# Datamodule code

This loads in the data

In [None]:
from ms_uq.data import RetrievalDataset_PrecompFPandInchi
from massspecgym.data.data_module import MassSpecDataModule
from massspecgym.data.transforms import MolFingerprinter, SpecBinner
import os

helper_files_dir = "/data/home/gaetandw/msms/data/"


dataset = RetrievalDataset_PrecompFPandInchi(
    spec_transform=SpecBinner(max_mz = 1005, bin_width=0.1, to_rel_intensities=True),
    mol_transform=MolFingerprinter(fp_size=4096),
    pth="/data/home/gaetandw/msms/data/MassSpecGym.tsv",
    fp_pth=os.path.join(helper_files_dir, "fp_4096.npy"),
    inchi_pth=os.path.join(helper_files_dir, "inchis.npy"),
    candidates_pth=os.path.join(helper_files_dir, "MassSpecGym_retrieval_candidates_formula.json"),
    candidates_fp_pth=os.path.join(helper_files_dir, "MassSpecGym_retrieval_candidates_formula_fps.npz"),
    candidates_inchi_pth=os.path.join(helper_files_dir, "MassSpecGym_retrieval_candidates_formula_inchi.npz"),
)

data_module = MassSpecDataModule(
    dataset=dataset,
    batch_size=32,
    num_workers=8,
)

data_module.setup()

This only loads the training and validation data.

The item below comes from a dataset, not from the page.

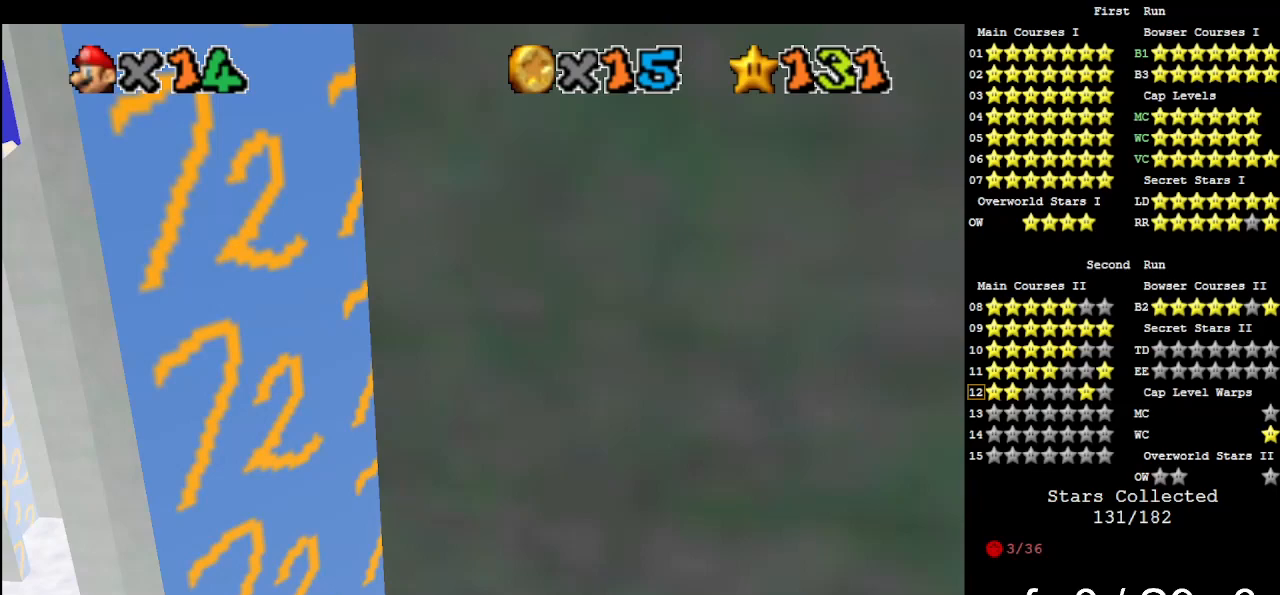
{"buttons": [], "left_stick": "up-left", "events": [[67, "left_stick", "left"], [100, "A", "down"], [367, "left_stick", "up-left"], [467, "A", "up"]]}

If you want to use the test set: also call:

`data_module.setup("test")`

Example of a batch:

In [None]:
batch = next(iter(data_module.train_dataloader()))
list(batch)

Input spectra:

In [None]:
batch["spec"], batch["spec"].shape

Output fingerprint bitvectors:

In [None]:
batch["mol"], batch["mol"].shape

All candidates in the batch:

In [None]:
batch["candidates"], batch["candidates"].shape

These are by default flattened to a single list of all candidates for all spectra in the batch.

To get separate candidate and label lists per spectrum (input):

In [None]:
from torch_geometric.utils import unbatch
import massspecgym.utils as utils

indexes = utils.batch_ptr_to_batch_idx(batch["batch_ptr"])
labels_per_spectrum = unbatch(batch["labels"], indexes)
cands_per_spectrum = unbatch(batch["candidates"], indexes)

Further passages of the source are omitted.